▶ _Vorliegender Text_
# Snippets mit URL verbinden



## Netzwerkidi (16. Mai 2011)

Hallo,

kann man eine Bookmarklet/Favelet/Snippet direkt mit dem Aufruf einer URL vebinden, sie "dahinterklemmen"?

Momentan rufe ich eine Seite auf mit http://www.dieFremdeWebseite.de und danach dann starte ich erst das Bookmarklet -> javascriptfunction() {....})();

Wie bzw. kann man den Aufruf dieses Codes nicht mit der URL direkt im Aufruf verküpfen so wie eine Art Parameter, so dass auch bei einer Aktualisierung der Webseite immer wieder das Bookmarklet direkt mitgeladen wird?


Beste Grüße

Netzwerkidi


----------



## threadi (16. Mai 2011)

Keine Ahnung was Du mit Snippet meinst. Eine JavaScript-Funktion kannst Du beim Aufruf einer Seite per onload starten. Beispiele gibts z.B. hier:
http://de.selfhtml.org/javascript/sprache/eventhandler.htm#onload


----------



## Netzwerkidi (16. Mai 2011)

▶ _Gegebenes Material_

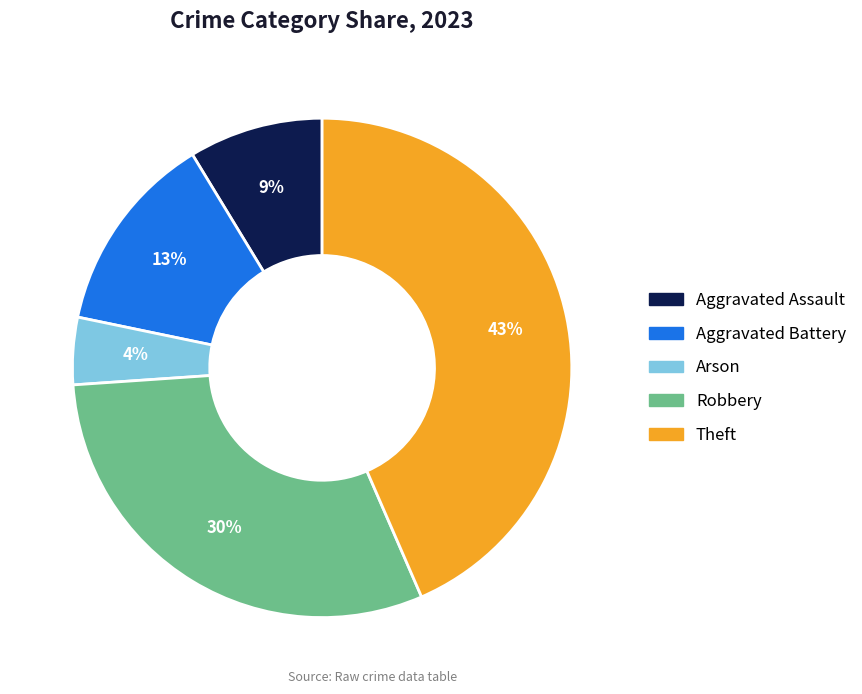

What is the ratio of the value at Robbery to the value at Aggravated Battery?

2.3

▶ _Schriftliche Aufgabe 1_
Geben Sie aus dem Forumsthread den Abschnitt von "Momentan rufe ich" bis "direkt mitgeladen wird?" wortgetreu aus.
▶ _Schriftliche Aufgabe 2_
Beantworten Sie anhand des Forumsthreads die folgenden Fragen:
(a) Welche Adresse ruft Netzwerkidi momentan auf, bevor das Bookmarklet gestartet wird?
(b) Womit lässt sich laut threadi eine JavaScript-Funktion beim Aufruf einer Seite starten?
(c) An welchem Datum wurden die Beiträge im Forumsthread verfasst?
Die Auflistung wird für die Bearbeitung nicht benötigt.

▶ _Erwartete Ausgabe 1_
Momentan rufe ich eine Seite auf mit http://www.dieFremdeWebseite.de und danach dann starte ich erst das Bookmarklet -> javascriptfunction() {....})();

Wie bzw. kann man den Aufruf dieses Codes nicht mit der URL direkt im Aufruf verküpfen so wie eine Art Parameter, so dass auch bei einer Aktualisierung der Webseite immer wieder das Bookmarklet direkt mitgeladen wird?

▶ _Erwartete Ausgabe 2_
(a) http://www.dieFremdeWebseite.de
(b) Per onload
(c) Am 16. Mai 2011